At the time, it bothered me. He had pressed upon a long-standing insecurity of mine: I am not normal. And how I desperately longed to be normal. I wanted so badly to be accepted by my peers and by my family, I often hid or transformed my interests to be more palatable to the people I wished to impress. When it came to my peers, “fitting in” meant abandoning healthy, productive interests in favor of lukewarm baddassery: smoking, skipping school, majoring in Boyfriendology, and finally landing myself on probation. I would drive my life into the ground to prove to these people that I was as young and carefree as they were, if not more so. (Being a latch-key child sure helped, in this instance.)

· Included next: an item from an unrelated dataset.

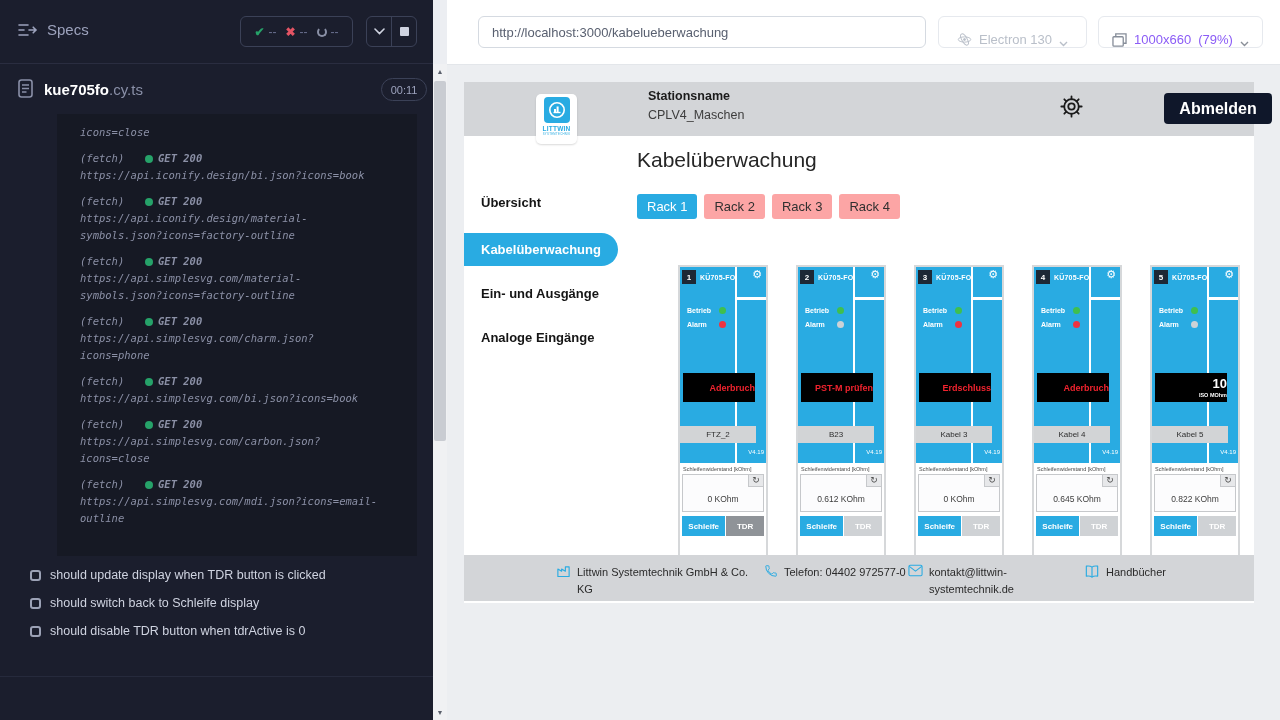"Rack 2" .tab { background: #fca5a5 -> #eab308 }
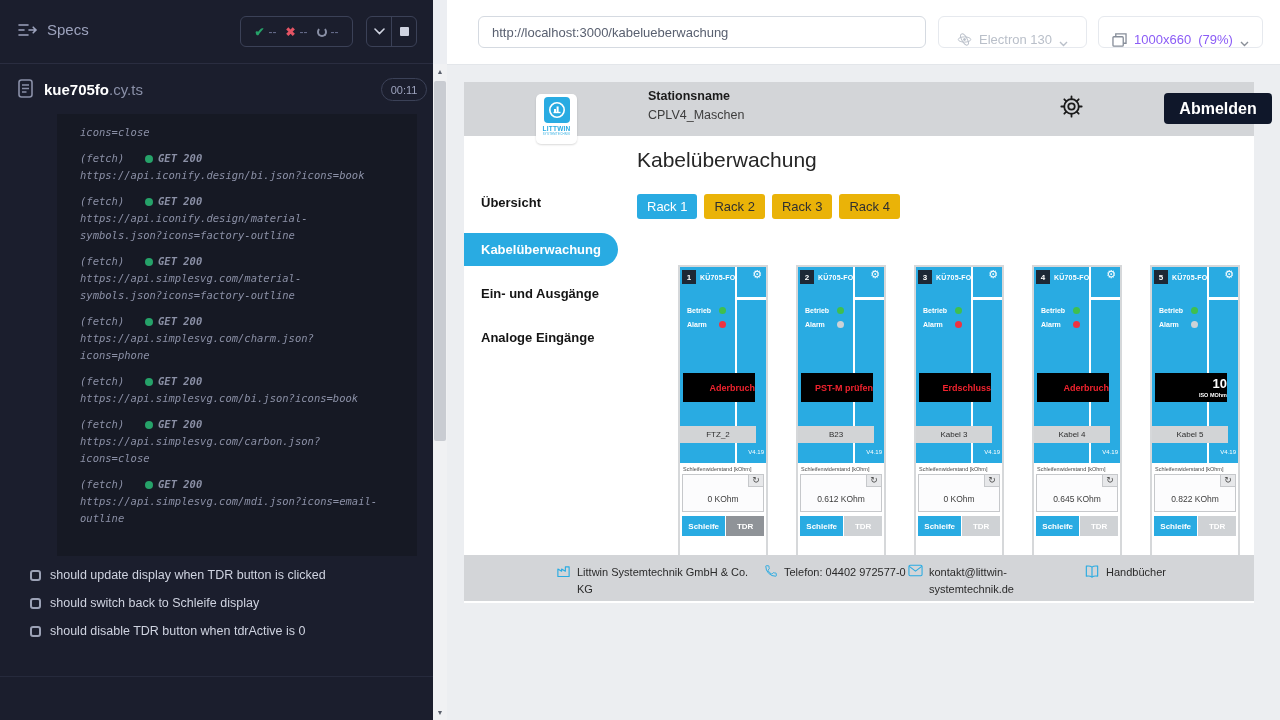"Analoge Eingänge" div.sb-item { html: <div>Analoge Eingänge</div> -> none }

But I suppose this young man wasn’t all wrong. Now as an adult, I belong to a group of women who gather regularly to sip tea from old china teacups (though few would accuse us of being prudish, as our conversations can quickly devolve from bawdy humor to downright dick jokes). Sometimes we even wear funny Sunday hats while we do it. I have found I’m happiest and most confident when I’m done up to look like I walked out of a 50’s hair salon. I’m embracing and making peace with my inner old lady, complete with a personal collection of antique teacups.
Rather than being normal, I’d like only to be embraced for my differences, as I will seek to embrace others. After all, who am I trying to impress anymore? And what, pray tell, is “normal”? As another brilliant and insecure woman once said, normal is a curse word. It is a social construct that we hold over our heads and those of the creative, off-beat souls who frighten us with their bravery to be different. Despite the time and energy I have spent over my lifetime hiding or obscuring it, I am different. And even though I have wasted wishes on aspirations of sameness — same as my family, same as my peers, same as my heroes — I’m coming to be quite pleased with our differences.